Yes. While the value of each degree is subjective, a bachelor's in journalism can help you succeed in a competitive field. Graduates with a bachelor's in journalism can also earn higher salaries in multiple growing fields.
While the narrative surrounding journalism states that the field is shrinking, many adjacent careers are actually growing. Between 2020 and 2030, the BLS projects 9% job growth for writers and authors, 11% job growth for public relations specialists, and 12% job growth for technical writers.
A bachelor's in journalism program can help learners gain the skills they need for each of these positions.
What can I do with a bachelor's in journalism?
These bachelor's degree-holders can pursue careers in journalism, reporting, public relations, and technical writing. They can work for major tech companies, small town newspapers, and corporate giants. In each of these fields, graduates can ultimately earn stable salaries in fields with solid growth potential.
Graduates can also opt to continue their education, pursuing graduate degrees in fields like journalism and strategic or media communications. Pursuing additional education may lead to higher salary potential and better chances at editorial and managerial careers.
Are journalism majors in high demand?
It depends on the field. Between 2020 and 2030, the BLS projects 6% job growth for reporters, journalists, and news analysts, a rate comparable to the national average. During the same decade, the BLS projects higher growth rates for writers and authors (9%), public relations specialists (11%), and technical writers (12%).
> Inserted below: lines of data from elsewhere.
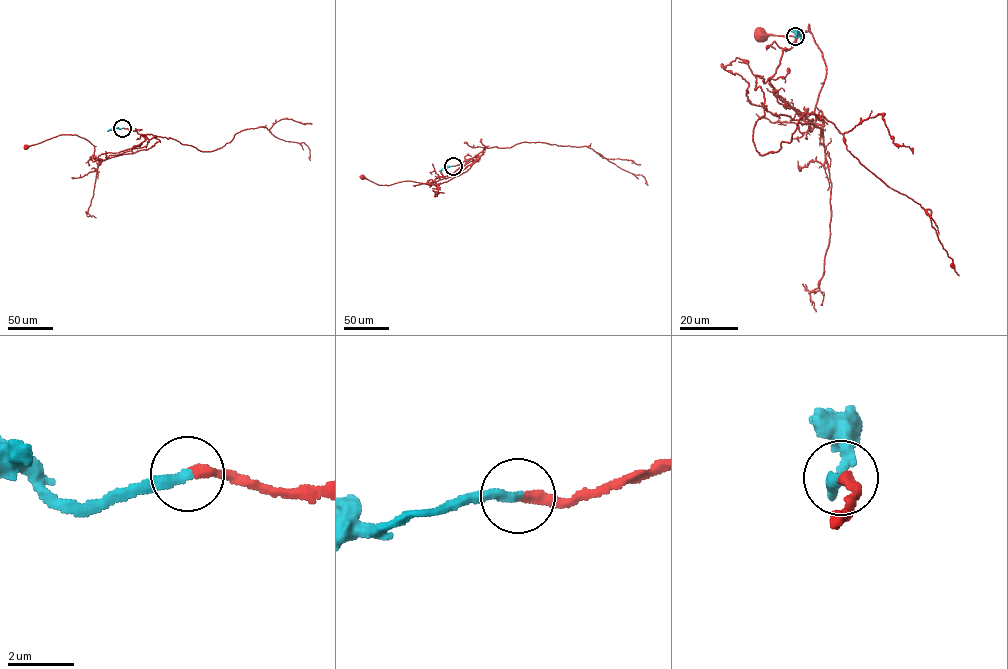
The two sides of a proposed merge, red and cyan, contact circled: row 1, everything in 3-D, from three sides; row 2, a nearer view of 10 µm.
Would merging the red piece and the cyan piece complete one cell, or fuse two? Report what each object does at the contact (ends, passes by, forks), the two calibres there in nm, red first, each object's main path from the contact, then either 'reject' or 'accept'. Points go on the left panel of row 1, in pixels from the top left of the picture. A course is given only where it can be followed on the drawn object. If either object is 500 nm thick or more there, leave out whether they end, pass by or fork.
red ends there; cyan ends there; 300 nm thick on the red side, 300 nm on the other; red runs (122, 128), (147, 138), (130, 148), (102, 153), (96, 159), (94, 146), (75, 134), (59, 135), (26, 146); cyan runs (122, 128), (107, 131); accept

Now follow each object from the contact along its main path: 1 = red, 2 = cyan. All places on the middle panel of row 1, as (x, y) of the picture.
1: (453, 166), (477, 155), (450, 174), (429, 183), (410, 181), (380, 185), (362, 176)
2: (453, 166), (439, 171)

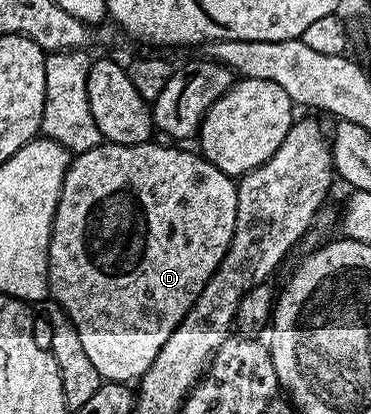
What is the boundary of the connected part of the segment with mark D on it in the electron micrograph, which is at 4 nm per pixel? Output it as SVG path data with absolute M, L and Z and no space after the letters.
M103 142L97 144L92 150L77 153L71 159L68 170L64 174L64 182L60 190L60 198L56 206L56 214L54 215L54 225L50 231L50 291L49 295L56 301L62 309L68 314L68 318L72 322L72 326L76 326L76 334L80 334L80 343L83 344L84 350L88 353L88 358L92 362L92 366L96 366L96 370L102 375L103 381L113 382L116 384L130 384L131 382L141 381L142 375L148 370L148 366L152 366L152 362L156 362L156 354L160 354L160 346L164 346L164 342L168 342L168 338L172 338L172 330L176 330L176 326L180 326L180 322L188 314L188 310L192 310L192 306L196 302L196 298L200 298L200 294L204 290L204 286L208 286L208 282L212 278L212 274L220 266L220 262L226 257L228 246L234 237L236 230L236 198L238 197L238 186L235 177L224 174L212 162L208 162L206 157L197 151L185 152L185 147L170 146L174 148L165 148L162 144L154 144L155 142L147 142L145 144L112 144Z

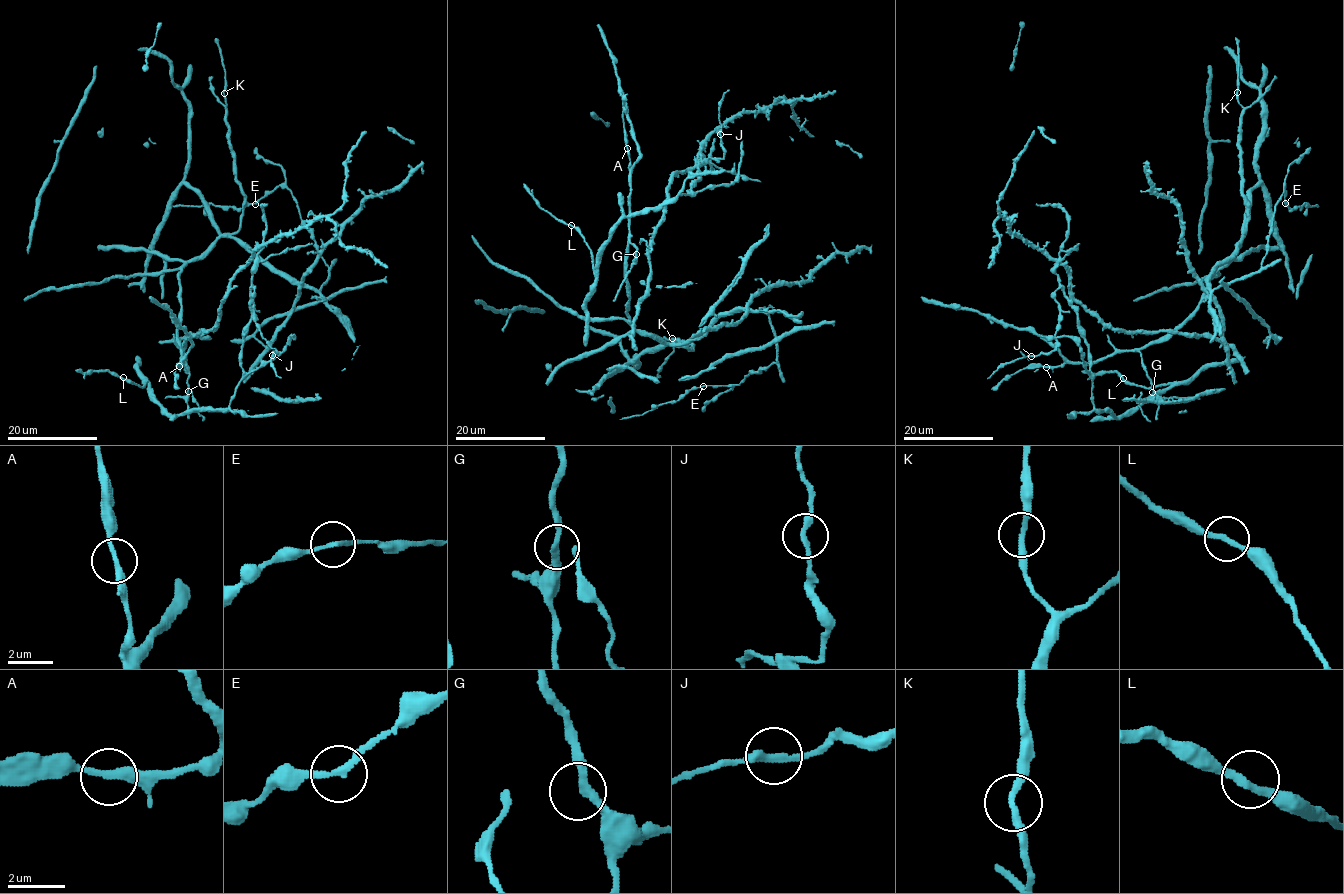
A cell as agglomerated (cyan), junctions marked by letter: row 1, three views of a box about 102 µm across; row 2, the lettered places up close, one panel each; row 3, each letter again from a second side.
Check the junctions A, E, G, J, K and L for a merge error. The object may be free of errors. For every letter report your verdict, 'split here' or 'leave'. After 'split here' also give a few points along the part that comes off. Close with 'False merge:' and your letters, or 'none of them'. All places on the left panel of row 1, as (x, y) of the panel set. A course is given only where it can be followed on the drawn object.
A: leave
E: leave
G: leave
J: leave
K: leave
L: leave
False merge: none of them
While journalism can often be a competitive field, graduates with significant skills can still thrive. If you are finding it difficult to enter the field, a master's degree in journalism or a related field may help you break down the doors.
How much money can I make with a bachelor's in journalism?
You may earn a median annual salary of about $50,000-$75,000 if you earn a bachelor's degree in journalism. Technical writing is a particularly lucrative path for graduates, as professionals in this field earn a median annual salary of $74,650.
Meanwhile, reporters, journalists, and news analysts earn a median annual salary of $49,300. The best-paid reporters and journalists often have significant experience in the field and work in information services rather than at newspapers.
What are the highest-paying jobs with a bachelor's in journalism?
The highest-paying job with a bachelor's in journalism is likely technical writing. According to the BLS, these professionals make a median annual salary of $74,650.
The most lucrative field for bachelor's degree-holders in journalism is likely public relations. Entry-level public relations specialists earn a median annual salary of $62,810. However, with experience and potentially additional education, specialists may ultimately become public relations managers, who earn a median annual salary of $118,340, according to the BLS.